Potted shrimps from Morecambe Bay, however, seem to lack the same exotic allure. Admittedly, the fishermen are burly chaps in yellow oilskins driving old tractors along the waterline, scooping up the brown critters in nets attached to trailers, and the cooks are Lancashire lasses in hairnets, not signoras in Burano lace, but the shrimps, piled lavishly on warm toast, are delicious, the equal of any imported delicacy.
And were the avid food-lover to stumble across a jar of crimson-fleshed fruit, preserved in rice vinegar by Buddhist monks on the lower slopes of Mount Fuji… But sadly, pickled Lyth Valley damsons do not seem to excite in the same way.
There are three pieces of good news for our often neglected culinary heritage, however. The first is that these and many other products – rare breeds of pigs and sheep, artisan cheeses and native oysters, for example – have been incorporated by Slow Food UK into its Ark of Taste project, encouraging producers and publicising their unique wares. The second is that Booths, Britain’s most enlightened supermarket, showcases Ark of Taste products in its 26 stores, giving consumers – in the north of England, anyway – easy access to traditional tastes.
The third reason to be cheerful is that chefs continue to champion homegrown heritage.
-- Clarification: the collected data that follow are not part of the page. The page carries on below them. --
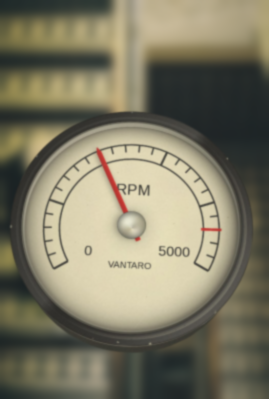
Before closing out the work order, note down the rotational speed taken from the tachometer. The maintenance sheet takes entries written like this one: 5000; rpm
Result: 2000; rpm
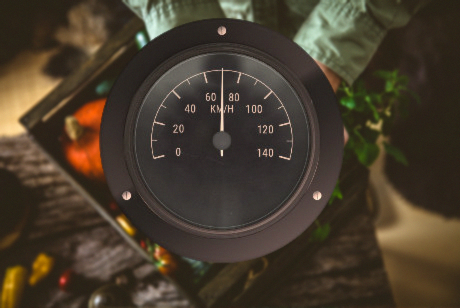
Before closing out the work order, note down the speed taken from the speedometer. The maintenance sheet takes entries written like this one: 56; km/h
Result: 70; km/h
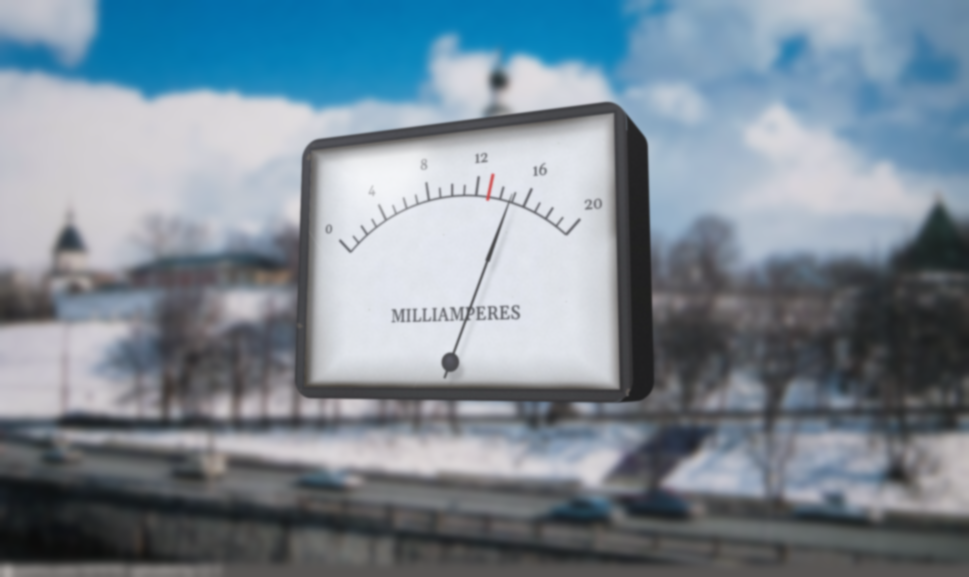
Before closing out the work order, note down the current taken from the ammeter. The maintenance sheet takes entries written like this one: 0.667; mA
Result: 15; mA
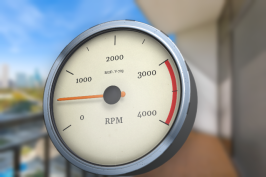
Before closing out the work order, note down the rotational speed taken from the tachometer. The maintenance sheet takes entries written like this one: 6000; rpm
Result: 500; rpm
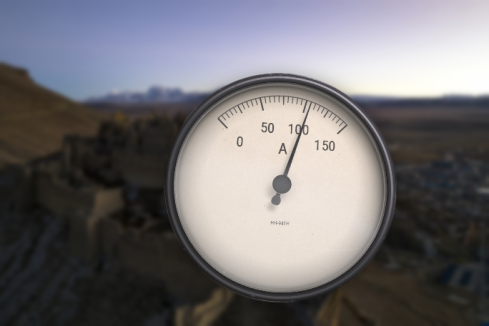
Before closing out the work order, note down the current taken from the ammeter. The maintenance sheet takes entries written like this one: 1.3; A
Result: 105; A
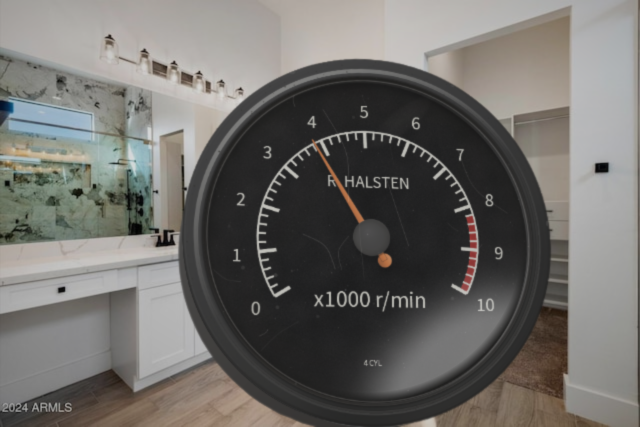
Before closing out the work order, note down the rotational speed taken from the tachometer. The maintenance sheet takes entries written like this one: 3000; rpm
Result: 3800; rpm
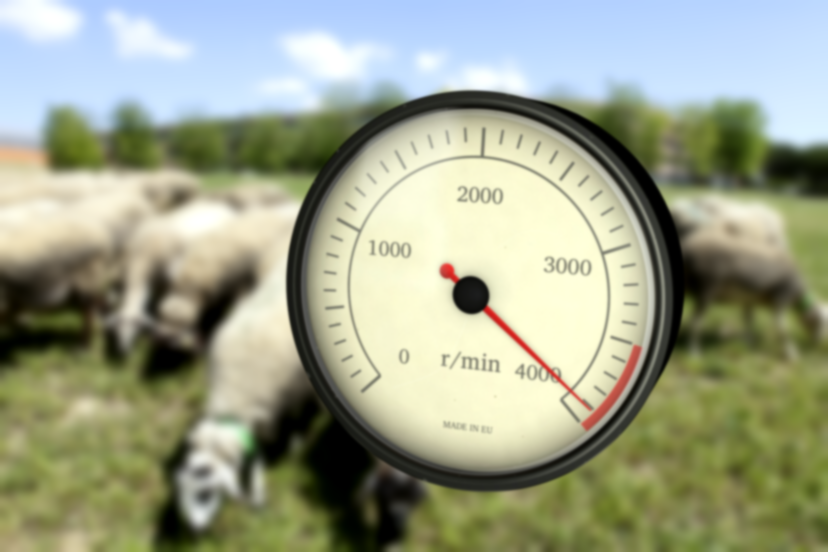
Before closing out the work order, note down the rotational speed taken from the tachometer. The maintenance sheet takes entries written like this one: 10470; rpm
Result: 3900; rpm
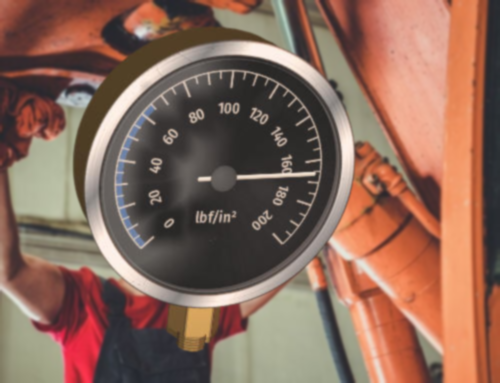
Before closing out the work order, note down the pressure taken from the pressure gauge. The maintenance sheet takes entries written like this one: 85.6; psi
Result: 165; psi
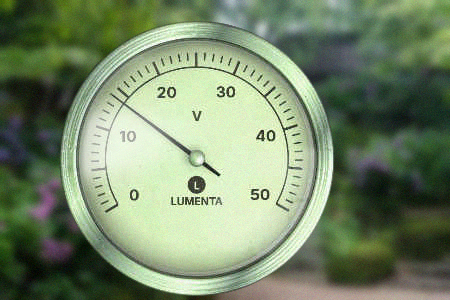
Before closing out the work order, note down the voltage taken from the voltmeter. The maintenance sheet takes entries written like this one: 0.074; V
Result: 14; V
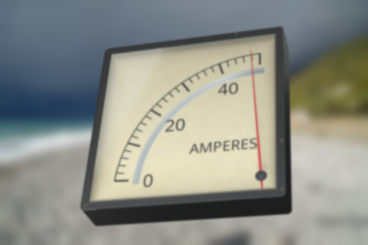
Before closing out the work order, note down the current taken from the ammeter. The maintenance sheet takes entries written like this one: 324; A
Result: 48; A
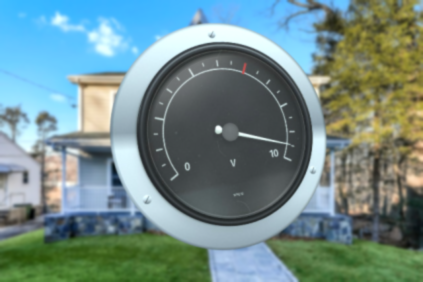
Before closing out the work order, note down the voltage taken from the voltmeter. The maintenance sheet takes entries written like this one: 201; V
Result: 9.5; V
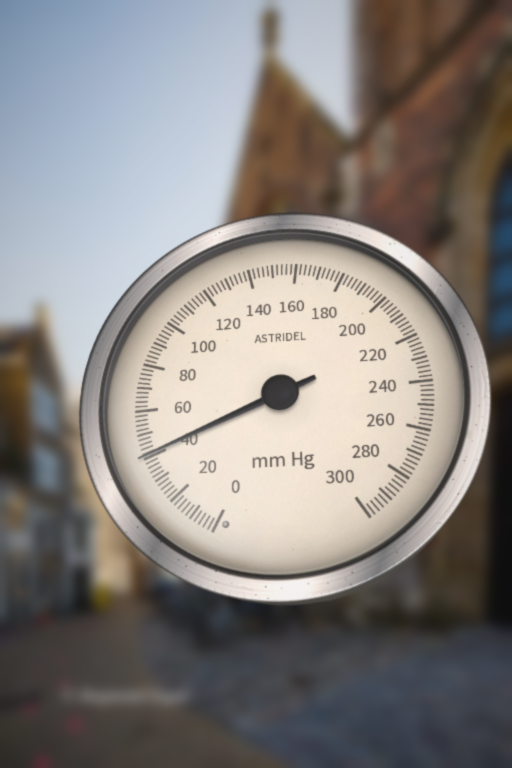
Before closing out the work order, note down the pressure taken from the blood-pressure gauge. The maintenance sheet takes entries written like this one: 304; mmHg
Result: 40; mmHg
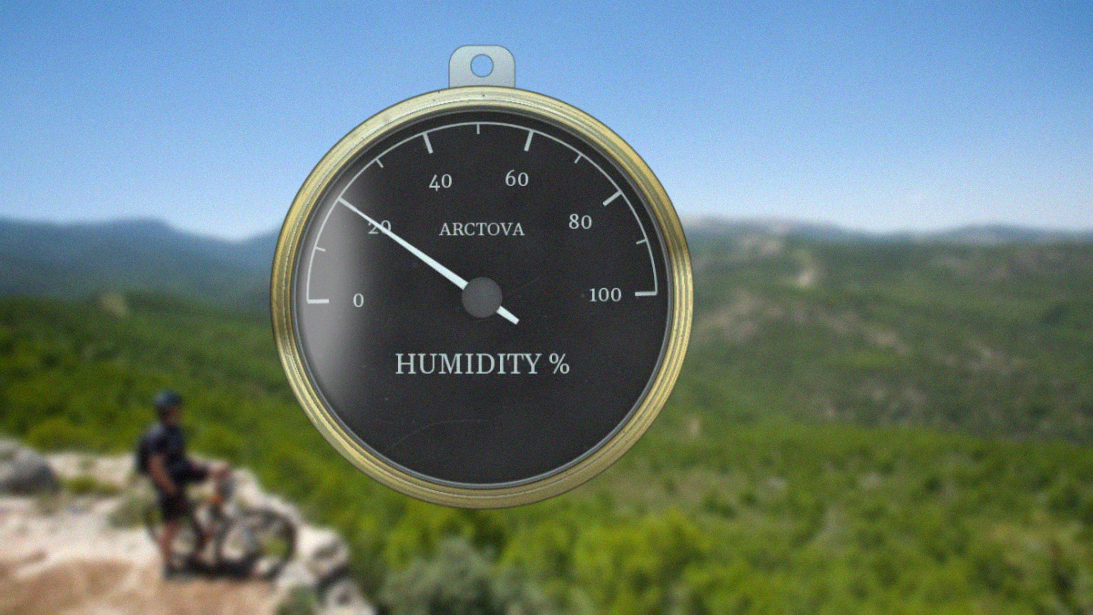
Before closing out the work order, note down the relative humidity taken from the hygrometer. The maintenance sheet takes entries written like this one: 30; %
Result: 20; %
A few years ago, the gastro-sceptic might have dismissed our new-found pride in Britain’s regional larder, evident in groundbreaking restaurants such as St John and The Anchor & Hope, as a mere fad; now, however, it is clearly a generational change. Take Simon Rogan, whose restaurant-with-rooms in Cartmel, Cumbria, I stayed at before venturing out on an old tractor in nearby Morecambe Bay.
L’Enclume features fiercely seasonal, local menus of consummate skill and beauty. I have only ever used kitchen tweezers to tug out fish bones: Rogan uses them to sculpt masterpieces of foraged herbs and jewel-like flowers… hell, he can even make a carrot look sexy. And his support of small local producers is unwavering. The good news for Londoners is that he has opened an outpost in the capital – Roganic, in Marylebone – which exhibits the same thoughtful approach.
Young chefs are learning old ways with time-honoured ingredients from producers who have kept the faith: happily, the Ark of Taste has plenty of wind in its sails.